Orang-orang disekitarnya jelas terkejut karenanya. Terutama Nicky yang tepat berada disampingnya.

"Lo kenapa, anjir?!" teriak Nicky ditengah kebisingan kantin.

Cello tak banyak bertanya lantas langsung mengambil ponsel Agata yang tergeletak. Gadis itu ikut kesal melihat pesan dengan nomer asing itu.

"Kurang ajar emang si Feli!" ujarnya.

"Lagian, gimana bisa dia cepuin kita ke alumni? Segitu dendamnya, kah?" Ertha menyahuti.

"Kaya ngga ada kerjaan lain aja, deh!" timpal Lili. Gadis itu moddnya sudah sangat-sangat jatuh.

"Tapi, menurut gue bukan tuh curut yang cepuin langsung," ujar Anna.

Cello menganggukan kepalanya setuju. "Ngga mungkin dia sedekat itu sama alumni."

Mendengar itu mereka semua terdiam. Yang dibilang oleh temannya ada benarnya juga. Yang mereka tau juga, alumni tak ada yang tahu keberadaan Feli selama ini. Alias tak ada yang kenal ataupun akrab dengan gadis itu.

"Terus, siapa?" tanya Lili dengan kesal.

"Bentar, deh." Nicky membuka ponselnya dengan cepat. Ia menggulir media sosialnya dengan cepat. Tak lama, ia menyodorkan ponselnya ke arah keenam temannya.

"Ini kak Angel, bukan?" tanyanya.

Ertha menyahut ponsel itu dari pemiliknya dengan cepat. Ia membesarkan foto itu agar bisa melihatnya dengan jelas.

"ANJING?!" Wajah Ertha berubah tak menyangka.

Melihat perubahan wajah temannya, Anna segera mengambil alih ponsel yang berada digenggaman Ertha. Tak lama wajahnya ikut terkejut.

"Feli temenan sama kak Angel? Sumpah?" Ertha berkali-kali memastikan.

Mendengar itu, Agata melengoskan wajahnya. Gadis itu tertawa kecil mendengarnya. Sebenarnya ia sudah menebak hal ini terjadi. Mulai dari foto itu tersebar, hingga terdengar ke telinga para alumni.

"Gila. Pantes aja tiba-tiba tuh nenek lampir tau?" Lili menggeleng-gelengkan kepala.

"Tapi jangan teriak juga, guys. Lihat kondisi. Lo semua lagi ada di kantin," ingat Cello.

Anna refleks menutup mulutnya tak menyangka.

"Dan sekarang, kita harus bersiap mental untuk menghadapi mereka sepulang sekolah nanti," ucap Agata.

Mereka semua langsung menurunkan pundaknya dengan lesu. Jujur sangat malas meladeni alumni kurang kerjaan seperti itu.

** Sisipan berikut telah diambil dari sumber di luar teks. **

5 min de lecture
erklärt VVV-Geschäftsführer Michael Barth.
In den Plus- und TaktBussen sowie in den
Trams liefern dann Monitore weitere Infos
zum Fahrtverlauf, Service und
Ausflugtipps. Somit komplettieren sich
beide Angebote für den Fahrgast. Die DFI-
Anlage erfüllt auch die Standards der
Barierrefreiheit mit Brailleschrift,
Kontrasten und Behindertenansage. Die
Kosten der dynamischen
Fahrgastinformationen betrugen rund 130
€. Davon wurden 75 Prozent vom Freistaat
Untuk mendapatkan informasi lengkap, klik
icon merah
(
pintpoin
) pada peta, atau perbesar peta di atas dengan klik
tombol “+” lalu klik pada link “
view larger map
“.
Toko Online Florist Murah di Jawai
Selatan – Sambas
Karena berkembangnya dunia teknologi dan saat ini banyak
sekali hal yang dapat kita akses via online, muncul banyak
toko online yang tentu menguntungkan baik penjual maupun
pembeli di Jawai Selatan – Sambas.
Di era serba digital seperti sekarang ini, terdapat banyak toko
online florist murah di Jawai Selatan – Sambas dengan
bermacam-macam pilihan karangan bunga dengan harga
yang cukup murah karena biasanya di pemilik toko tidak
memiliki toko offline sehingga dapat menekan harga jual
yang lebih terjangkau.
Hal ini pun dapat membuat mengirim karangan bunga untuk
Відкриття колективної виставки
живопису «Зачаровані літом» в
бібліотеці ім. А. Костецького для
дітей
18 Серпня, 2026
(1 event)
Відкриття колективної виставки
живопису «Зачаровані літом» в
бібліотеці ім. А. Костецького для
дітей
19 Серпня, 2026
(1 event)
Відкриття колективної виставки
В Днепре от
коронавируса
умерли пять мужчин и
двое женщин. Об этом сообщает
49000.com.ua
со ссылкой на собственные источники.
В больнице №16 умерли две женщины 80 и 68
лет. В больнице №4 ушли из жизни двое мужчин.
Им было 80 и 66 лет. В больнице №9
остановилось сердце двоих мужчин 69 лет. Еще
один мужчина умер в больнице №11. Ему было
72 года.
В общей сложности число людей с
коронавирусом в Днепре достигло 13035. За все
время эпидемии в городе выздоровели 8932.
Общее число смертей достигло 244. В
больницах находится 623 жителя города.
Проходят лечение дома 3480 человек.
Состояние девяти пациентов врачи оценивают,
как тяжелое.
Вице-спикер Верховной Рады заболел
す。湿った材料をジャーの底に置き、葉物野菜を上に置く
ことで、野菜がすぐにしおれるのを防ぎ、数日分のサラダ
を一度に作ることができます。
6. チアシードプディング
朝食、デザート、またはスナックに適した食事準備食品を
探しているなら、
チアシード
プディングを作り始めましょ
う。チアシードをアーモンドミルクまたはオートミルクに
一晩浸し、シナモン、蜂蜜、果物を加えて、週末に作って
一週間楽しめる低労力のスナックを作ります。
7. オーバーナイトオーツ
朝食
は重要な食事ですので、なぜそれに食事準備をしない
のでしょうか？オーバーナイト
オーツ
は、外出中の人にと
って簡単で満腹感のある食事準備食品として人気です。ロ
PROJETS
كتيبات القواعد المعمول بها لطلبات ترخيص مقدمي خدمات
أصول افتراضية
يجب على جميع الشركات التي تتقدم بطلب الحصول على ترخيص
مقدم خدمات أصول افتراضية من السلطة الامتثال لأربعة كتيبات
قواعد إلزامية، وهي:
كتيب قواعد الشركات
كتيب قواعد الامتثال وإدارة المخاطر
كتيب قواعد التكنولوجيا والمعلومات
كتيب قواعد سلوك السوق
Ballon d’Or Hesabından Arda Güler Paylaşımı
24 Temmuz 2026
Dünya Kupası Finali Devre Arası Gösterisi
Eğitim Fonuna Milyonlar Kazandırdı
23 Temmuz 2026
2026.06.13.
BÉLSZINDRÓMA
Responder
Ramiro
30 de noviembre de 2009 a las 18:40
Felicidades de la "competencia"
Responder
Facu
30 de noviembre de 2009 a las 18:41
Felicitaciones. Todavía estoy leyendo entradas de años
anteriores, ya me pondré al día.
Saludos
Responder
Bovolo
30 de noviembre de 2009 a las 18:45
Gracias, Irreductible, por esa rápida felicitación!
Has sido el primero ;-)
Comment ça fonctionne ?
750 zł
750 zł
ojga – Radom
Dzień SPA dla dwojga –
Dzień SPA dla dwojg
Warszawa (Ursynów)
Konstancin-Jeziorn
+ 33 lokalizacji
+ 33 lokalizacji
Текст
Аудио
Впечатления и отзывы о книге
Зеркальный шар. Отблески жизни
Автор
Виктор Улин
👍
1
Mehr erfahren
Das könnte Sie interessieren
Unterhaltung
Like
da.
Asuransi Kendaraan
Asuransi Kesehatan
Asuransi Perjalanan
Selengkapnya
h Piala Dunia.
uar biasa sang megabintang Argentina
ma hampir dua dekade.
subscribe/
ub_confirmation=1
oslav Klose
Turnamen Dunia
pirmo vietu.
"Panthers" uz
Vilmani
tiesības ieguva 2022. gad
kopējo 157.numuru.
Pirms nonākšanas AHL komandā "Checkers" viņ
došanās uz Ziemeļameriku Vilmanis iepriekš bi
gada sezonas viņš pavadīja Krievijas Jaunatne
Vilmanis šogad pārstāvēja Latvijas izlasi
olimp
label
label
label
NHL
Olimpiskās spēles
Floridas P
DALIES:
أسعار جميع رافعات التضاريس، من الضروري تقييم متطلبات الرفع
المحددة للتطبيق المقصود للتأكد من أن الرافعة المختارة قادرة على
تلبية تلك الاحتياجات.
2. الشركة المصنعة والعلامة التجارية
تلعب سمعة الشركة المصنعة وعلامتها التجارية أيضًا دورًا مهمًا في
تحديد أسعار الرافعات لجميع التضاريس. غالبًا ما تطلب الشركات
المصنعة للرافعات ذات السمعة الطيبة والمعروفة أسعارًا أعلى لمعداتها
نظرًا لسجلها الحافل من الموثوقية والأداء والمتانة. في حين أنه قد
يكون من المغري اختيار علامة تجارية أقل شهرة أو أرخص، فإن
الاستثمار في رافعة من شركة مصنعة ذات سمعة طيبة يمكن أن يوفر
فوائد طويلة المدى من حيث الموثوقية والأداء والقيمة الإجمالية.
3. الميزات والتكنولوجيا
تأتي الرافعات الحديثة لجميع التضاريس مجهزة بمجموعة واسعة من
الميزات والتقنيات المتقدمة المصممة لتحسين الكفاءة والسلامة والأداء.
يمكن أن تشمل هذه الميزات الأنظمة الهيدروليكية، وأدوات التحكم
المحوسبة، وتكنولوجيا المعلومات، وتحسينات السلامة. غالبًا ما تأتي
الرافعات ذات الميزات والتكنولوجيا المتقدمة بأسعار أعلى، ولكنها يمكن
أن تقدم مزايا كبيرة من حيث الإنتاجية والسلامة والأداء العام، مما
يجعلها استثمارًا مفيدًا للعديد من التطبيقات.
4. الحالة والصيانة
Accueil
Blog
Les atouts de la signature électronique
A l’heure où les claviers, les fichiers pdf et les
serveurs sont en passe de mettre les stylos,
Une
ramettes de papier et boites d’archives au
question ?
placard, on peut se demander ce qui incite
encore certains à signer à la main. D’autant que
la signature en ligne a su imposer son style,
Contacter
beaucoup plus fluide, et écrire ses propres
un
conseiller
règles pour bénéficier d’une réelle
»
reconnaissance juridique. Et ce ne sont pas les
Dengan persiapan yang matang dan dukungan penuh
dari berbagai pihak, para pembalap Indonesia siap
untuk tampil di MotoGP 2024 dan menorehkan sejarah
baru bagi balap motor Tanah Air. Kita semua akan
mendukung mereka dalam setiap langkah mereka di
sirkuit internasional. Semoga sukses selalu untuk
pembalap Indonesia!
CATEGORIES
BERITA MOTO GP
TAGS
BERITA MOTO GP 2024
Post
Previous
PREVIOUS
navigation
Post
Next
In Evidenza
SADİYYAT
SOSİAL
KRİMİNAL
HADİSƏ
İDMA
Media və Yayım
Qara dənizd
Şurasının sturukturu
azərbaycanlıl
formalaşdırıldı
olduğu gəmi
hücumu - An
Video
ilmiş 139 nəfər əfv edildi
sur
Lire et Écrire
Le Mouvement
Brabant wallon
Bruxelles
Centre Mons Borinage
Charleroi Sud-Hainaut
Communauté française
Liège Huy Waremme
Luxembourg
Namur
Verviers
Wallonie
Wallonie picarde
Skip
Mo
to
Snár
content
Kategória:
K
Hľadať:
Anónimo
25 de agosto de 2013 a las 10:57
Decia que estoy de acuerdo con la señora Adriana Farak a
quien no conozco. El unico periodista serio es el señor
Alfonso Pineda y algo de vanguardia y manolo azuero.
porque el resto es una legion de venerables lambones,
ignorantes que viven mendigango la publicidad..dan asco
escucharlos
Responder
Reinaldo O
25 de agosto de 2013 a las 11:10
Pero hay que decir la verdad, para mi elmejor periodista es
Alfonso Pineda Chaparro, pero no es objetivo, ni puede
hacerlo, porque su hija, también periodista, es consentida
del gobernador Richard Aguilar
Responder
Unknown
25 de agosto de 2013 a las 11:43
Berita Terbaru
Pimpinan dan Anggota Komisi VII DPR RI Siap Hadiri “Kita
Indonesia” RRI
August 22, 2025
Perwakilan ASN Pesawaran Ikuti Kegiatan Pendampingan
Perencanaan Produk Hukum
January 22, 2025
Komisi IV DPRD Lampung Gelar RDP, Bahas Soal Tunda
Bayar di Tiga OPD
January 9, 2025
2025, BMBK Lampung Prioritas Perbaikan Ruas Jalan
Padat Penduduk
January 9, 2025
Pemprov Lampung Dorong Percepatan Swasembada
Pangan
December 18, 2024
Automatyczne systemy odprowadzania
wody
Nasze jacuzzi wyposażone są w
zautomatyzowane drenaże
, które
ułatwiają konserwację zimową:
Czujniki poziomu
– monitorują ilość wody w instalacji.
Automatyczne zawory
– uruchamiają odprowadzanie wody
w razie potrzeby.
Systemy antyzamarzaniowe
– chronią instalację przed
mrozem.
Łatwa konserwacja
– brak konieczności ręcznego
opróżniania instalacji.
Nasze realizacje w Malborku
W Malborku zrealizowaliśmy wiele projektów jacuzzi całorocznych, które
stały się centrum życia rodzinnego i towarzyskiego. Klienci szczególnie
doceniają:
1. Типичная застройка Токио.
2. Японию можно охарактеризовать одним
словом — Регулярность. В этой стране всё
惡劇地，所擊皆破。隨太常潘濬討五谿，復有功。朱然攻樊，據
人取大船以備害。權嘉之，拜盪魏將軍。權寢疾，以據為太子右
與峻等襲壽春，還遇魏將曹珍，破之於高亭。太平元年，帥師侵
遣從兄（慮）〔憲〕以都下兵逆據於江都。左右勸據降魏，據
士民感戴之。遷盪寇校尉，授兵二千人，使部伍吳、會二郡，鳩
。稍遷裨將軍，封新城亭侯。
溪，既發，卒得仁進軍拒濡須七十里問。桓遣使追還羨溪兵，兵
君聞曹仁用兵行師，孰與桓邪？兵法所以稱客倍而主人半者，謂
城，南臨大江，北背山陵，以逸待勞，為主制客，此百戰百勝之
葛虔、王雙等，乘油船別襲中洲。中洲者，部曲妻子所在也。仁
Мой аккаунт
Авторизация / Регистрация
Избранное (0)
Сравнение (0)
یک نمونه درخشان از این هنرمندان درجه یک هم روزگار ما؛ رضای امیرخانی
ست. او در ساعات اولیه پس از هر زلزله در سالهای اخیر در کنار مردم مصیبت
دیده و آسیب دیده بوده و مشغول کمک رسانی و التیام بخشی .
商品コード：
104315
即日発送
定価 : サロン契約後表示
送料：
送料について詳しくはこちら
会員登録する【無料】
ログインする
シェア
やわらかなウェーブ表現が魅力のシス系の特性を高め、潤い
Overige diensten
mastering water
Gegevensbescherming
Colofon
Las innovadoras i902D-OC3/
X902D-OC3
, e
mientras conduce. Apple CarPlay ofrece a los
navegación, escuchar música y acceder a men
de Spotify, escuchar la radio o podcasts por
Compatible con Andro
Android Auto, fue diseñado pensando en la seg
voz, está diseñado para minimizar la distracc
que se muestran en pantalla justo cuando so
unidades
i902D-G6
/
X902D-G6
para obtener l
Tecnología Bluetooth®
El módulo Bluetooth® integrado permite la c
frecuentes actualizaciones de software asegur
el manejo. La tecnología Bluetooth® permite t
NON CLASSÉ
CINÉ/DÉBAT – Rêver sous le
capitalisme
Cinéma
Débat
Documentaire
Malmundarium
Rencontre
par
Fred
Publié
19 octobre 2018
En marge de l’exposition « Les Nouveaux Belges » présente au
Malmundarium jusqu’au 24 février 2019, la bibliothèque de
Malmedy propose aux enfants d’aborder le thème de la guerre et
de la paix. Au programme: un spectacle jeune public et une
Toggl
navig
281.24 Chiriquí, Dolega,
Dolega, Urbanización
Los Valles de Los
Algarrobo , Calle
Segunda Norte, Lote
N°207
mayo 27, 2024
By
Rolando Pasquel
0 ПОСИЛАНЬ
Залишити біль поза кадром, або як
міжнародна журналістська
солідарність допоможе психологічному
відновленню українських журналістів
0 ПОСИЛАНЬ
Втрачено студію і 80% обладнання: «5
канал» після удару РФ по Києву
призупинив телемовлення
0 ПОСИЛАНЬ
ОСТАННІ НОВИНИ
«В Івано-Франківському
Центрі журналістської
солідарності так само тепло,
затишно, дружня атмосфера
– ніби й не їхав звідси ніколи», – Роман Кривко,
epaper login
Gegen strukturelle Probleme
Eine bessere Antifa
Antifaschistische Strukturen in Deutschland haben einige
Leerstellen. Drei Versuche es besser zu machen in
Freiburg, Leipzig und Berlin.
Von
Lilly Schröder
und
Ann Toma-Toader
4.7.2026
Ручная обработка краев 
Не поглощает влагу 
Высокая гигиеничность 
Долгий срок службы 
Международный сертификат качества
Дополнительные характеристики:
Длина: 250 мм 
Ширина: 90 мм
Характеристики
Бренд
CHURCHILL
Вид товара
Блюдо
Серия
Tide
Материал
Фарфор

Tak hanya senior yang memantau mereka selama ini, namun alumni yang baru saja lulus pun masih memantau pergerakan mereka. Ntah lah, apakah kehidupan seorang mahasiswa sesenggang itu untuk mengurusi organisasi anak sma?

Agata tak paham. Bukankah jika sudah menjadi alumni, semua urusan organisasi sudah tak ada sangkut pautnya dengan mereka? Agata pernah diberi tahu, jika alumni akan terus ikut memantau mereka. Bahkan jika terjadi masalah seperti ini, tak segan-segan mereka menyempatkan diri untuk datang ke sekolah dan mengevaluasi secara langsung.

Pernah sekali Agata di salahkan habis-habisan oleh alumni, hanya karena salah satu anggotanya melakukan sebuah skandal.

Dan sekarang? Ia sendiri yang terkena skandal itu. Agata benar-benar tak bisa membayangkan betapa marahnya mereka mengetahui hal itu.

Namun sepertinya nasi sudah menjadi bubur. Jadi mereka nikmati saja ini. Dan menyerahkan semuanya pada sang kuasa.